Massé, René. Paris : Gret, 2005, 108 p. Extrait de la collection Études et travaux en ligne, n° 3
A la fin du XIXème siècle, en pleine période de développement économique, les villes s’éclairent tandis que les villages restent dans l’obscurité. Pour les notables ruraux, il est évident que le marché de l’électrification rurale n’attirera pas spontanément les capitaux privés des entreprises d’électricité. Ils vont donc prendre l’initiative d’engager les communes dans le processus d’électrification, pour assurer d’abord l’éclairage public, puis la fourniture d’électricité aux citoyens. Les zones rurales ne seront pas électrifiées, elles s’électrifieront par elles-mêmes.
Et l’État ? Il suit ! Pendant toute cette période d’initiation, et pratiquement jusqu’en 1923, l’État légifère, régule, contrôle, mais ne s’engage pas de façon décisive. En 1900, le Conseil d’État admet la création de régies municipales d’électricité… sur le modèle de celles qui, de fait, existaient déjà. Une loi de 1920 crée les Sociétés d’Intérêt Collectif Agricole d’Electricité (SICAE) pour donner un statut opérationnel aux coopératives électriques créées spontanément par les fermiers. Au début du XXème siècle l’État commence à s’impliquer financièrement ; ses institutions financières (et en particulier la Caisse des Dépôts et Consignations et le Crédit Agricole) accordent des avances aux départements et collectivités locales pour financer leurs investissements. Mais ces subventions publiques indirectes ne sont pas déterminantes, et l’État évite de s’engager en risque, exigeant des collectivités locales bénéficiaires qu’elles garantissent les emprunts sur leur budget communal, à charge pour elles de répercuter les frais financiers sur les tarifs, voire d’appliquer un impôt local. En échange, les collectivités locales se voient reconnaître en 1906 l’Autorité concédante.
La loi du 2 Août 1923 définit les modalités de subvention de l’électrification rurale par l’État. Le Trésor public financera un régime d’avances à l’Office national de crédit agricole, à charge pour le Crédit agricole d’allouer ces subventions d’État aux Régies d’électricité et aux SICAE exclusivement. Les entreprises privées ne seront pas aidées financièrement. Jusqu’en 1936, la France n’aura pas à proprement parler UN mécanisme de financement de l’électrification rurale, unifié et consistant, mais toute une panoplie de lignes de financement.
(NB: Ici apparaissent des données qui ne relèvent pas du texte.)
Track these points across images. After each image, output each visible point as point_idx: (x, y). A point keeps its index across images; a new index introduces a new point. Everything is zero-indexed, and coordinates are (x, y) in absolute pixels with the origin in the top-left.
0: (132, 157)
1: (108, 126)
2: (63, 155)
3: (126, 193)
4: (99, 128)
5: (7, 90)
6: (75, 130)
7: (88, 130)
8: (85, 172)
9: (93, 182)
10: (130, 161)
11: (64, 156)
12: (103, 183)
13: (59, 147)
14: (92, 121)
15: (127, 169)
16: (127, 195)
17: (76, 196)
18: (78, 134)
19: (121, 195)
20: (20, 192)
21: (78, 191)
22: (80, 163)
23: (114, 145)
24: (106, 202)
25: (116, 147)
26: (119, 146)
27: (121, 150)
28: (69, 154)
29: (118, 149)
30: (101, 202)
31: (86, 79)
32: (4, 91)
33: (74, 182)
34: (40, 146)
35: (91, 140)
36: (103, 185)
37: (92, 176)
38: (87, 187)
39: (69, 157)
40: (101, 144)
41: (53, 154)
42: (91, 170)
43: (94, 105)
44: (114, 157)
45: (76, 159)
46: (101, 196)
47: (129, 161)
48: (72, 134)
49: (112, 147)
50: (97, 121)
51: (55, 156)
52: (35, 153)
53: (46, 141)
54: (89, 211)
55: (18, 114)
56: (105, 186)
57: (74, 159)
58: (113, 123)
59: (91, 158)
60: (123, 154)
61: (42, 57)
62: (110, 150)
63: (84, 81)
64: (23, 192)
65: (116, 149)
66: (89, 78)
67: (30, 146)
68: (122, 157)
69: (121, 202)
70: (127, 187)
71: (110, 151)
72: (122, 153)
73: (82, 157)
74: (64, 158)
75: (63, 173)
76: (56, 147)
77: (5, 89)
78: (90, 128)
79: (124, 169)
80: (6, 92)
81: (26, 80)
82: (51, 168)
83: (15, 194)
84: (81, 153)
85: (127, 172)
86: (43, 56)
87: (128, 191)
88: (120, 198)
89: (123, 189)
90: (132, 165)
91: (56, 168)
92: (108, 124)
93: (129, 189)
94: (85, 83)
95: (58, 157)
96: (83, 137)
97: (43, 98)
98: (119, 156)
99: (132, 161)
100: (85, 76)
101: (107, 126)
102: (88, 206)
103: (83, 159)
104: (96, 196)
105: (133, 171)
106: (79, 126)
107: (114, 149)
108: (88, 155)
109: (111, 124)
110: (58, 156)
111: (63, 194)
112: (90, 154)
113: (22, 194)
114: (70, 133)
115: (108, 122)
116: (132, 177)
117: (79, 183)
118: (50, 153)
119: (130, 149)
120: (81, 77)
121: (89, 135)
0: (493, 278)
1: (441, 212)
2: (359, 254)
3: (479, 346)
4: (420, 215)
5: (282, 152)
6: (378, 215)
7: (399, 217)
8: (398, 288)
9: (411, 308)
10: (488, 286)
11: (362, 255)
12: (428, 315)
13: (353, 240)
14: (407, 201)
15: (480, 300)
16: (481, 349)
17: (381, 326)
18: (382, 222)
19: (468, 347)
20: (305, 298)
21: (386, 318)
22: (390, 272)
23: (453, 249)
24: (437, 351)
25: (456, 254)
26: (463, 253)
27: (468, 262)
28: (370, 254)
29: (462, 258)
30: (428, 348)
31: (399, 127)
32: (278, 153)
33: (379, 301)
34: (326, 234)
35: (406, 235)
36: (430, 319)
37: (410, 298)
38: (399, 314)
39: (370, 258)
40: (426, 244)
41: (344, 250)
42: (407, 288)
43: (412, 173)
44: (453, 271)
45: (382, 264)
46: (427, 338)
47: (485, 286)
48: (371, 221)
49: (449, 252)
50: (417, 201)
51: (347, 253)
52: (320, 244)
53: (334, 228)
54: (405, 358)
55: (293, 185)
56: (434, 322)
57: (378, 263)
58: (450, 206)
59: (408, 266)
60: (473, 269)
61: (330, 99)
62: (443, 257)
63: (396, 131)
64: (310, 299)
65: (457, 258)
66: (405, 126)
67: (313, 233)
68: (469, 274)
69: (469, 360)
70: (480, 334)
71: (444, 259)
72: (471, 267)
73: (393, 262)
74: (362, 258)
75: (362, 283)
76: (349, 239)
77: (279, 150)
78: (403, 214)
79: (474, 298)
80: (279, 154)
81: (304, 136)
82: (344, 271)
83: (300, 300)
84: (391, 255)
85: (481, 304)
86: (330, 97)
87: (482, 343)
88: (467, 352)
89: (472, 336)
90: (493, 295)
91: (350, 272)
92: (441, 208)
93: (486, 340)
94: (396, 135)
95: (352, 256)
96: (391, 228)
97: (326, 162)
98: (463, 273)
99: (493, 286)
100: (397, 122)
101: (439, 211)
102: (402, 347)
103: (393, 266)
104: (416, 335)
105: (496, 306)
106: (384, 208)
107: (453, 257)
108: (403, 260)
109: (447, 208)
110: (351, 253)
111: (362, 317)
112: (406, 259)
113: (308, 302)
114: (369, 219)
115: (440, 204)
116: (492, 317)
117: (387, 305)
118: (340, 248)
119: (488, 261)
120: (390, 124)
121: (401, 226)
A partir de 1923, le volume de subventions d’État à l’électrification rurale progressera de façon continue et ininterrompue pendant une vingtaine d’années. A la fin de 1940, le montant total des dépenses engagées s’élevait à plus de 8 milliards de francs sur lesquels la part de l’État représentait 3,372 milliards accordés au titre de subventions et 700 millions à titre d’avances à taux réduit », soit une subvention globale de l’État supérieure à 50% pendant près de vingt ans.
Les résultats sont éloquents : en 1932, on dénombre 1163 régies municipales et environ 1 600 syndicats intercommunaux ; la même année, 80% des communes françaises sont électrifiées. Cinq ans plus tard, 96% des communes et près de 90% de la population ont l’électricité.
L’histoire se continue avec, le Front populaire qui créé le Fonds d’Amortissement des Charges d’Electrification (FACE), dans sa loi de finance de décembre 1936, « pour alléger les charges communales et départementales d’électrification »… mais aucunement pour se substituer à ces financements publics locaux. Puis éclate la seconde guerre mondiale…
Cette étude de cas se poursuit de cette façon synthétique jusqu’à nos jours, et se termine par quelques analyses sur les leçons à retenir pour concevoir aujourd’hui des programmes d’électrification rurale dans les pays qui en sont encore dépourvus.